There, the manuscript is reviewed anonymously by scientists recommended by the journal editors or the paper’s authors. Anyone else interested can post a review, as well. The authors then resubmit their paper for publication in Atmospheric Chemistry and Physics. Of the manuscripts submitted between 2001 and 2006, 86% were published in both journals, while 7% only made it to the discussions journal and another 7% didn’t even make it that far.

With access to reviews and information about who wrote them, Bornmann and Daniel found some signs of bias. On papers where there was disagreement among both kinds of reviewers, those recommended by the author were more likely to provide favourable feedback and accept a paper than the editor-recommended reviewer. And, after accounting for the quality of the papers via the citations that the papers would go on to rack up, Bornmann and Daniel still found a reviewer bias – small, but still there.

It’s not hard to come up with explanations for such patterns. “The danger is really that an author suggested their best friends,” Bornmann says. Alternatively – and more charitably – the reviewers selected by authors could in a better position to know a good result in their field when they see one, compared to those selected by journal editors, he says.

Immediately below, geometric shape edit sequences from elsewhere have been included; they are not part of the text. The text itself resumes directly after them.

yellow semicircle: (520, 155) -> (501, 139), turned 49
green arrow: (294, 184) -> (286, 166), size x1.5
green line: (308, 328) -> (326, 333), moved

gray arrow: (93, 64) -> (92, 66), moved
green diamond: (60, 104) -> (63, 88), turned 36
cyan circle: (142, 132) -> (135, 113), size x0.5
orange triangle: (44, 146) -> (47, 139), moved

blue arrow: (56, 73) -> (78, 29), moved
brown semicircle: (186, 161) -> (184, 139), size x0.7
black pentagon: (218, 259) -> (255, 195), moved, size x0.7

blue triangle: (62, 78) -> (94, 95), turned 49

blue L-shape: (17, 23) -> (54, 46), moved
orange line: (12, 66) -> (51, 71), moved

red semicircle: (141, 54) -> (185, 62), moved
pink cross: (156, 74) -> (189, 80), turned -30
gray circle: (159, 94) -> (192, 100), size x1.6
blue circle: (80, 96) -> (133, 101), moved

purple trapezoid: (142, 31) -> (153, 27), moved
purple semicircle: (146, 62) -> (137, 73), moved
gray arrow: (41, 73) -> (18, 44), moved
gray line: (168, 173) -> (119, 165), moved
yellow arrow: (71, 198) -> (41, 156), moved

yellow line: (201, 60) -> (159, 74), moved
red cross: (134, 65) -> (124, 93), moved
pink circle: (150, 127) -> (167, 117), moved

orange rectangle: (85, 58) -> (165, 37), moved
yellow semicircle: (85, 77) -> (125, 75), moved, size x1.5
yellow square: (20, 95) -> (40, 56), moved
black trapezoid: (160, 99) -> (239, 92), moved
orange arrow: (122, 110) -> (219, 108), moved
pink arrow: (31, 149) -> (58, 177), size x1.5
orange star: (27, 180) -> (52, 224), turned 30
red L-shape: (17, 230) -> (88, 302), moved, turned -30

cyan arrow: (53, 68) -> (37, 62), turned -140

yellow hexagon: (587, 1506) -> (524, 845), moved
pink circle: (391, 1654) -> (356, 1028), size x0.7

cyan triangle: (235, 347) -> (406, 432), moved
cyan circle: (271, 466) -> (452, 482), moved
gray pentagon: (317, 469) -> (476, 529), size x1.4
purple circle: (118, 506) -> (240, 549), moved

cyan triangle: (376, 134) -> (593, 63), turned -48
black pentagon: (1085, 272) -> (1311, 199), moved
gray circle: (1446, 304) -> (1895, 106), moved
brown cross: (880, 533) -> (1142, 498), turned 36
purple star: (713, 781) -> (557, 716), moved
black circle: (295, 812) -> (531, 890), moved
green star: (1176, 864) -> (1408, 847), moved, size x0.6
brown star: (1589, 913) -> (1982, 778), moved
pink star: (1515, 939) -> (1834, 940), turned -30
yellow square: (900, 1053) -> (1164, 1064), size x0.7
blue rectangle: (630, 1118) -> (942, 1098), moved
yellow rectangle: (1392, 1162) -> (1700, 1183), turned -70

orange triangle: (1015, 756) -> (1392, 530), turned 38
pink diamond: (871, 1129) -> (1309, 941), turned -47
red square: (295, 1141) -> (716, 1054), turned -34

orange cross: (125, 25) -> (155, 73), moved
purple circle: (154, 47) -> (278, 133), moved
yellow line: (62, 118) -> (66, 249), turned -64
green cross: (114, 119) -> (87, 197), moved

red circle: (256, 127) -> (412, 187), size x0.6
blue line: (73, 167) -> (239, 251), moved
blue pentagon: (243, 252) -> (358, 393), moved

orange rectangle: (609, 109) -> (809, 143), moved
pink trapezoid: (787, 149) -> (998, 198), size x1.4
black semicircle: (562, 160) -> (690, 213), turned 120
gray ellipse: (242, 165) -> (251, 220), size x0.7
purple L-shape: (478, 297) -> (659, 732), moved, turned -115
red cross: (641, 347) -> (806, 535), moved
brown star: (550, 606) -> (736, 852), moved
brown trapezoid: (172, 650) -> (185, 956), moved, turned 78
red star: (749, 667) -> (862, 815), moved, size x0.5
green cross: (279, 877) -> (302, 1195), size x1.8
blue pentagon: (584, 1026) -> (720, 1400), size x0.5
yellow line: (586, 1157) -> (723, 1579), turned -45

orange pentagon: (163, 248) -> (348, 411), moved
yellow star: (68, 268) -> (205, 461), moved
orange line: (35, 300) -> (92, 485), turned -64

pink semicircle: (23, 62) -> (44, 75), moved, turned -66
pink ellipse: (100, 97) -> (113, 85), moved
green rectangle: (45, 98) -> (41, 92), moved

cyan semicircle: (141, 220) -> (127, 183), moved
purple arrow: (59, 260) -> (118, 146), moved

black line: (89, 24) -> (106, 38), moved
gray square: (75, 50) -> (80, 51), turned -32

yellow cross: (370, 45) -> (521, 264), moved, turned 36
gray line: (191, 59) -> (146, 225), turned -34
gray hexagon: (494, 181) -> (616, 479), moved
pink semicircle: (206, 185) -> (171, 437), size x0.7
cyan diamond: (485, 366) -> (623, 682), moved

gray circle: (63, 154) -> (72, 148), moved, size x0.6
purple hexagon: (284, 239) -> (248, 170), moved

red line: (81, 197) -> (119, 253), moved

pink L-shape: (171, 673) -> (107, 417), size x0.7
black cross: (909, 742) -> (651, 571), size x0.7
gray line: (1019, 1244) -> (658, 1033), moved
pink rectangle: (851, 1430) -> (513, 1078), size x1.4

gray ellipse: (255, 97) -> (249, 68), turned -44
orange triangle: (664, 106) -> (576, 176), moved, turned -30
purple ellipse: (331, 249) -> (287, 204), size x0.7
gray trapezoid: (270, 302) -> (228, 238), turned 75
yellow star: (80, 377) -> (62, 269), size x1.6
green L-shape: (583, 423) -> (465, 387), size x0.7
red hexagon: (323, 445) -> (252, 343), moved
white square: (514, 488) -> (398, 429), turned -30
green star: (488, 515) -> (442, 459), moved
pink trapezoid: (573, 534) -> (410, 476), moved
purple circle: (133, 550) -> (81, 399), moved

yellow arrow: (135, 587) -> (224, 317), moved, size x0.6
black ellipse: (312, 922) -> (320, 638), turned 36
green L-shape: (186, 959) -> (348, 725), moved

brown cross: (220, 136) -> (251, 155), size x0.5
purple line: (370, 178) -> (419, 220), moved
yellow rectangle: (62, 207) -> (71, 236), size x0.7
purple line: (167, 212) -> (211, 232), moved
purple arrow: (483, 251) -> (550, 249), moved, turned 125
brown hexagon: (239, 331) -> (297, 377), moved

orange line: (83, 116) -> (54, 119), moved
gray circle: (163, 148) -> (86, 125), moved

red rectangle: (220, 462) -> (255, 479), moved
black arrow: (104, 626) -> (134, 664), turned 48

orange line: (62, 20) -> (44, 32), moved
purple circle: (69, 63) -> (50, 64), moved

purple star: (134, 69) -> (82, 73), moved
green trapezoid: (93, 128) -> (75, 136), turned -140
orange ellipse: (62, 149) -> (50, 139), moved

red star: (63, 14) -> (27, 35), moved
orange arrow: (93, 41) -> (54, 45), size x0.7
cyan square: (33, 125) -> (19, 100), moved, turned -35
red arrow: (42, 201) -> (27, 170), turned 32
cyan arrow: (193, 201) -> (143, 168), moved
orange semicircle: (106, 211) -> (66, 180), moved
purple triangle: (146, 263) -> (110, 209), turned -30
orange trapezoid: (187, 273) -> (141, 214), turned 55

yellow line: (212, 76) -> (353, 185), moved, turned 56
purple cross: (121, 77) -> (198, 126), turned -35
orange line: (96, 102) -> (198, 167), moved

If indeed there a friend bias exists, Bornmann thinks journals should try to minimize it, without limiting their pools of peer reviewers. One option would be to direct author-submitted peer reviewers to other, similar papers.

Authors might also take their own initiative. When Bornmann reviews papers, he says he ignores the author’s name and institutional affiliation and concentrates on the paper and its data. Yet he admits that he has not tested whether he, too, succumbs to any bias.

“I haven’t done my own review,” Bornmann says. “I should.”